US Pharm
. 2012;37(7):17-18.

Reactive Airway Disease

Asthma is a disease of the lungs caused by inflammation and narrowing of the airways, which results in symptoms of shortness of breath, coughing, wheezing, and a burning or tight sensation in the throat or chest. Asthma is sometimes referred to as “reactive airway disease” because it responds to certain triggers (e.g., allergies, upper respiratory tract infections, drugs, exercise), causing the muscles around the airways to tighten and making it even more difficult to breathe. Excess mucus production and cough are also common problems.

Asthma can be diagnosed using the history of symptoms along with a physical examination and breathing test (spirometry). Spirometry testing can compare how well the lungs work before and after inhaling medicine that dilates (widens) the airways.

Although asthma is a chronic condition without a cure, it can be controlled through proper diagnosis, avoiding triggers, immunotherapy (allergy shots), and treatment with inhaled or oral medication. If asthma is well controlled, it has little impact on lifestyle. Uncontrolled or poorly treated asthma can seriously affect a person’s well-being or even be fatal.

The proper maintenance medication will control asthma symptoms over a long period of time. In addition, every patient with asthma should have a personal action plan for treating symptom flare-ups, including instructions on the use of a personal peak flow meter as well as how and when to use inhaled and oral medications to treat an acute asthma attack. When asthma symptoms are managed with maintenance medications and acute flare-ups are treated early by following an asthma action plan, the risk of serious complications is significantly lowered.

Chronic But Manageable Respiratory Condition

Asthma is a common condition in the United States, with more than 20 million sufferers. Symptoms are often noticed in early childhood, although asthma can develop at any age. Those most likely to develop asthma have a history of allergies or a family member with asthma or allergies, known as atopic asthma. Occupational asthma is caused by workplace hazards such as inhaled chemicals or dust. There are also people who develop asthma symptoms during vigorous exercise, a condition known as exercise-induced asthma. A person can have more than one cause or trigger for asthma symptoms.

Diagnosis and Spirometry Testing

Regardless of the cause, people with asthma share a common problem—they have difficulty breathing as a result of reactive airways, which tighten during an asthma attack due to inflammation and swelling of the airway lining, and muscle reactivity, which narrows the airways even further. Individual symptoms and triggers may vary, and as a result, diagnosis can be difficult without further testing.

Asthma is diagnosed using a history of symptoms and their triggers, a physical examination, and spirometry testing. Spirometry is a breathing test in which the patient blows as hard and as long as possible into a tube connected to a computer. The test is repeated two or three times to increase the accuracy of the readings. Spirometry reveals the amount of air that can be forced out of the lungs and how fast the air is pushed out.

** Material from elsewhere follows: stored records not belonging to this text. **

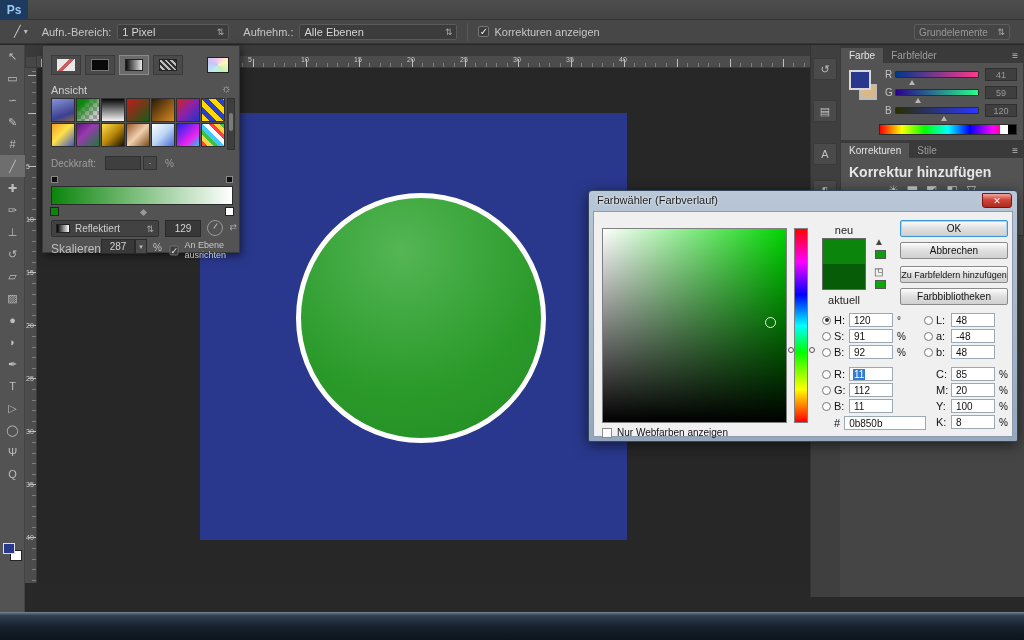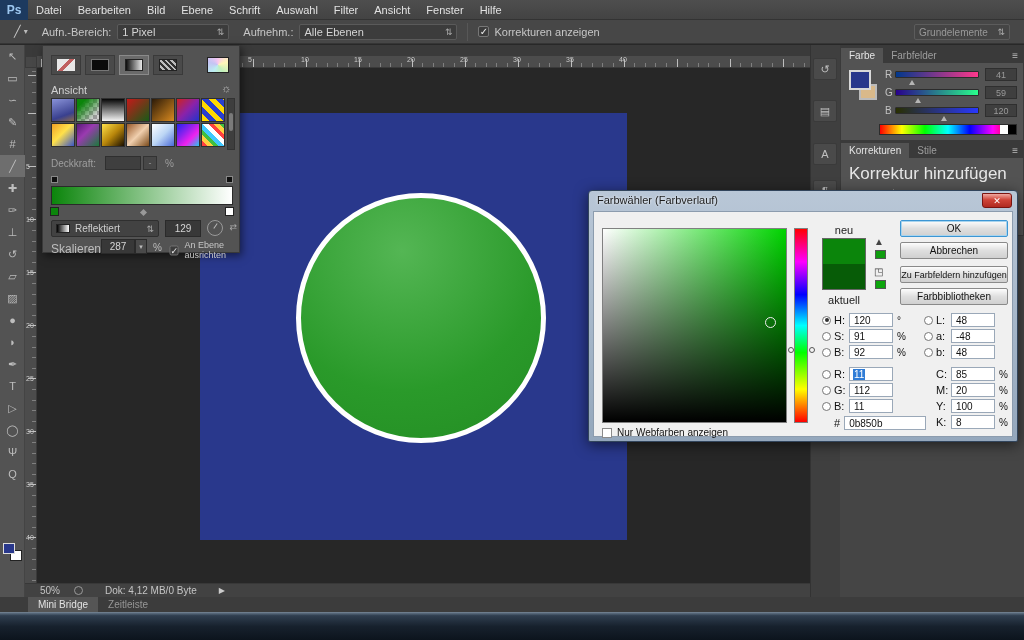--- a/index.html
+++ b/index.html
@@ -264,18 +264,6 @@
 
   <div id="menubar" class="abs">
     <div id="pslogo">Ps</div>
-    <div style="display:flex">
-        <div class="menu-item">Datei</div>
-        <div class="menu-item">Bearbeiten</div>
-        <div class="menu-item">Bild</div>
-        <div class="menu-item">Ebene</div>
-        <div class="menu-item">Schrift</div>
-        <div class="menu-item">Auswahl</div>
-        <div class="menu-item">Filter</div>
-        <div class="menu-item">Ansicht</div>
-        <div class="menu-item">Fenster</div>
-        <div class="menu-item">Hilfe</div>
-      </div>
   </div>
 
   <div id="optionsbar" class="abs">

This test can be used for diagnosis and monitoring asthma, as well as checking during office visits to see how well asthma medications are working to improve breathing.

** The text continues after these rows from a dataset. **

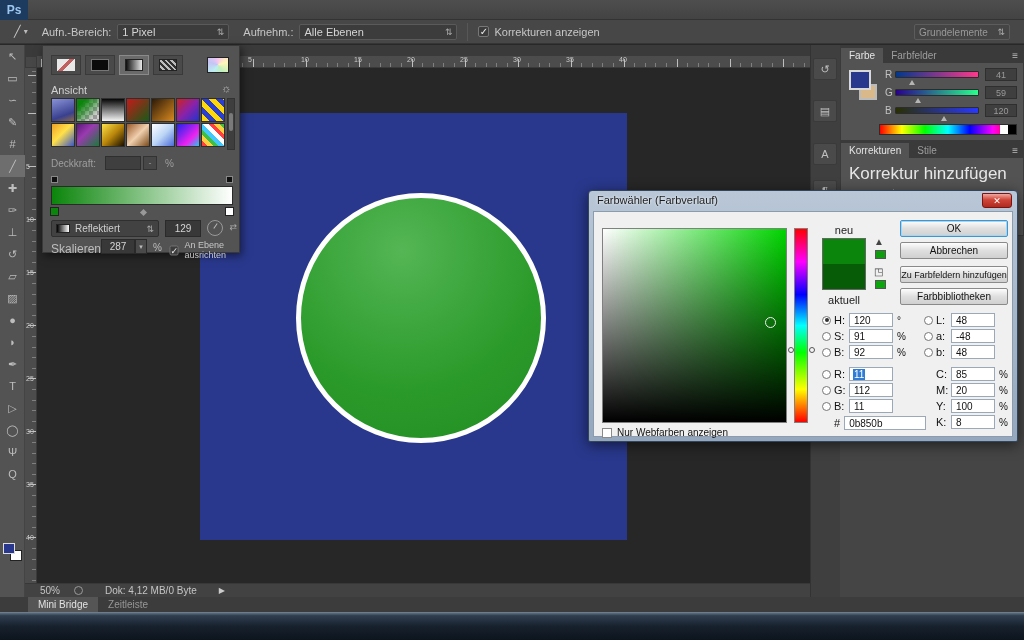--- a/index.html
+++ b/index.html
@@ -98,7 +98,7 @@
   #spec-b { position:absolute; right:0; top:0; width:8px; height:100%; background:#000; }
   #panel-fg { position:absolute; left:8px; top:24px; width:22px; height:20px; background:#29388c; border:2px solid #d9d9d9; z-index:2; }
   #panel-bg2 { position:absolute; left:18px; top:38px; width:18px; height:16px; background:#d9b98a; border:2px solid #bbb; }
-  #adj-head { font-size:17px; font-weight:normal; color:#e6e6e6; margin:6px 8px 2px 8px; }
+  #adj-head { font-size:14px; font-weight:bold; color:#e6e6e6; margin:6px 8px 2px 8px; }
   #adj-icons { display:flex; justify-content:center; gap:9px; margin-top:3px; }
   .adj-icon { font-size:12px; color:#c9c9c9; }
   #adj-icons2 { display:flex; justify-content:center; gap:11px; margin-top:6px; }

Asthma patients are often advised to use a pocket-sized version of the spirometer, called a peak flow meter, to determine their personal best lung function at home. Three readings on the peak flow meter, twice a day for several weeks, can be charted by the patient and used to determine baseline breathing capacity. This information is useful to monitor asthma during a flare-up. A peak flow meter is an important part of an asthma action plan; it can alert patients to begin early treatment of an asthma attack before symptoms become serious.

Maintenance and Rescue Medications

Medications used to treat asthma fall into two categories: maintenance medications or quick-relief medicines. Maintenance medications are taken every day to control asthma symptoms and avoid flare-ups. These are long-acting medications that treat the inflammation (corticosteroids), narrowing of airways (bronchodilators), or both. They are available in inhaled or oral forms. They are not intended to work during an acute asthma attack. Leukotriene inhibitors, another category of oral medications, are also used to stop airway inflammation.

Quick-relief medications, sometimes called rescue medications, are short-acting inhaled bronchodilators. These medications are intended to work quickly when asthma symptoms worsen. They do not take the place of maintenance medications. They should be carried at all times by a patient with asthma, especially when away from home. They are also used just prior to physical activity in people who have exercise-induced asthma.

Asthma is a life-long illness, but if managed properly, it does not have to interfere with a normal life style. Staying healthy with asthma means avoiding triggers known to worsen symptoms. Maintenance medications should be taken as directed, an asthma action plan should be followed when asthma symptoms worsen. Regular office visits should be scheduled for accurate monitoring of asthma using spirometry testing and adjustment of medications, if needed.